Dirty Projectors

Rise Above

(Dead Oceans; 2007)

By Christopher Alexander | 9 April 2007

So the short story is that Dave Longstreth, mastermind of Dirty Projectors, emerges on Rise Above as the answer to Pierre Menard. The titular character of Jorge Luis Borges’ story died before he could achieve his greatest dream: rewriting Don Quixote. Not merely copying the book, or stealing slash changing elements of it, Menard attempted to reproduce the novel as if it was his own, as if the exact same book could come from the hidden places his own work did. As told by his obituarist, it would’ve been Menard’s finest achievement. He quotes a passage of Cervantes’ original (“truth, whose mother is history”) and dismisses it as preposterous, then goes on to quote Menard’s passage, which is of course identical, as a “revelation.” The revelation is that the same sentiment could exist through four hundred years of Spanish-speaking history; of which, of course, the Quixote plays an integral part.

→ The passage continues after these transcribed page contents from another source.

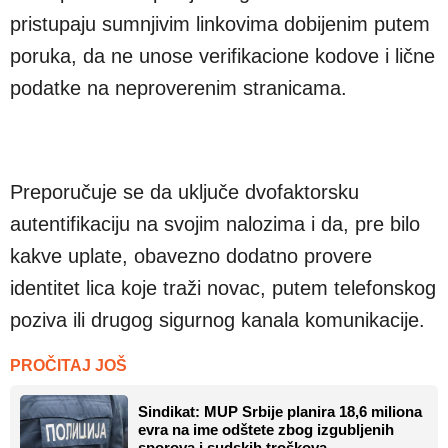
pristupaju sumnjivim linkovima dobijenim putem
poruka, da ne unose verifikacione kodove i lične
podatke na neproverenim stranicama.
Preporučuje se da uključe dvofaktorsku
autentifikaciju na svojim nalozima i da, pre bilo
kakve uplate, obavezno dodatno provere
identitet lica koje traži novac, putem telefonskog
poziva ili drugog sigurnog kanala komunikacije.
PROČITAJ JOŠ
Sindikat: MUP Srbije planira 18,6 miliona
evra na ime odštete zbog izgubljenih
sporova i sudskih troškova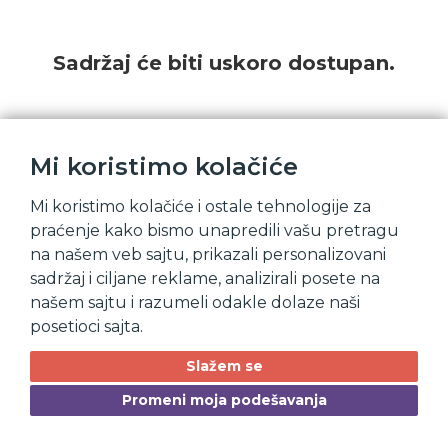
Sadržaj će biti uskoro dostupan.
Mi koristimo kolačiće
Mi koristimo kolačiće i ostale tehnologije za
praćenje kako bismo unapredili vašu pretragu
na našem veb sajtu, prikazali personalizovani
sadržaj i ciljane reklame, analizirali posete na
našem sajtu i razumeli odakle dolaze naši
posetioci sajta.
Slažem se
Promeni moja podešavanja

There’s a lot to unpack in Borges, but one of the key questions posed is the difficulty of creation in a world suffocated by masterpieces. Don Quixote is no longer recognized as a novel of longing, fighting, romance, and foolhardy stoicism; rather, it’s the subject of patriotic toasts, its status as icon reinforced in a centuries-long echo chamber. Temporal reaction to it is beside the point; advocating or dismissing it almost becomes a political act. It becomes subject only to veneration or blasphemy, and is therefore dead. Borges suggestion, it seems, is that one way to combat it—to destroy it and therefore revive it—is to rewrite the book completely, if only to throw it in the face of the patriotic set, and restore the power the work holds.

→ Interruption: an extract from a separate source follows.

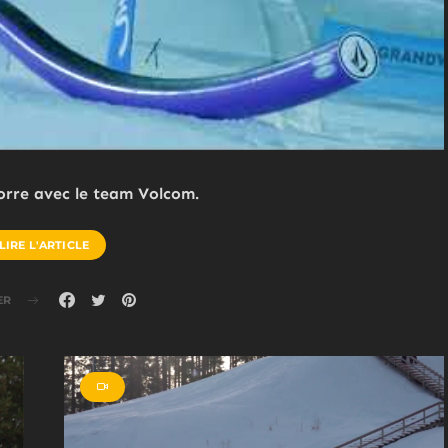
orre avec le team Volcom.
LIRE L'ARTICLE
ER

So I think Longstreth imagines that somewhere, Borges is smiling at his latest creation, a re-imagining of Black Flag’s canonical 1981 album Damaged. In all likelihood, though, he would probably only get as far as the 1:31 mark in opener “What I See,” where loud, dissonant guitar gives way to Kurt Weill-influenced woodwinds. Then he would wish he were deaf, rather than blind. Still, I think his idea is the same, and well intentioned: Damaged has become, in some circles, as copied and blown out as any Beatles or Elvis Presley song. It is impossible to hear it as the revolutionary flash it truly was with the echo of any number of thuggish bands’ ringing in your ears. Black Flag existed as a reaction to Southern Californian anomie, of a youth culture that took its turns from rock bands that were ten years old; any basement in any college town in America boasts the same poses found on this twenty-six year old album. So to revive it, Longstreth must first destroy it. Rise Above shares song titles and snatches of lyrics with its fore bearer, but nothing else.

I’m sure I’m on the wrong track, but I can’t help it: most of the album is so resolutely sunny and full of good humor. Exhibit A: they pull a neat musical gag with the vocal arrangement of “What I See.” Black Flag’s original was a masterpiece of blind, contradictory teenage range, told with all the subtlety of a Monster Truck Rally: “I want to live! I wish I was dead!” The Projectors make a repetition of “I want to live” into a constant rhythmic whirr, reliable as a fan blade, then two measures later, “I wish I was dead,” which has a more syncopated, oddball phrasing. The contradiction is both more apparent in the phraseology, but more subtle in keeping with the theme of the quasi-reggae beat behind them. For this song and others like it, Rise Above reads more like a commentary on Black Flag’s posthumous audience than revitalization. This is given more credence for the fact that the Dirty Projectors have tweaked a few of the right beaks for their impudence. For that measure, it’s a fair question to ask if the smoldering cul-de-sac of hardcore is upset because of their insufficient reverence to the punk rock shibboleth or if, one suspects, its existence is some sort of cosmic mirror. The joke being that Damaged has actually been rewritten countless times by some of their number.

Of course, that’s not really any worse than some of the albums in our archives that are rehashes of In the Aeroplane Under the Sea (1998) or Doolittle (1989). Which is why, finally, I’m taking a pass at grading Rise Above, even though at times it’s quite pleasant, musical and obviously accomplished, more so than any Dirty Projectors album I’ve yet heard. This could be the reviewer’s fault—unable to escape the penumbra of Damaged, even if I long to pop the air out of the zeppelin. Ultimately, I just can’t see this album in terms other than its conceit. In their attempt to give an album back its vitality, to render something that has been endlessly discussed and reified enjoyable again, they have made an album designed only to be discussed. It appeals only to the intellect, and to quote Borges again, “there is no exercise of the intellect which is not, in the final analysis, useless.”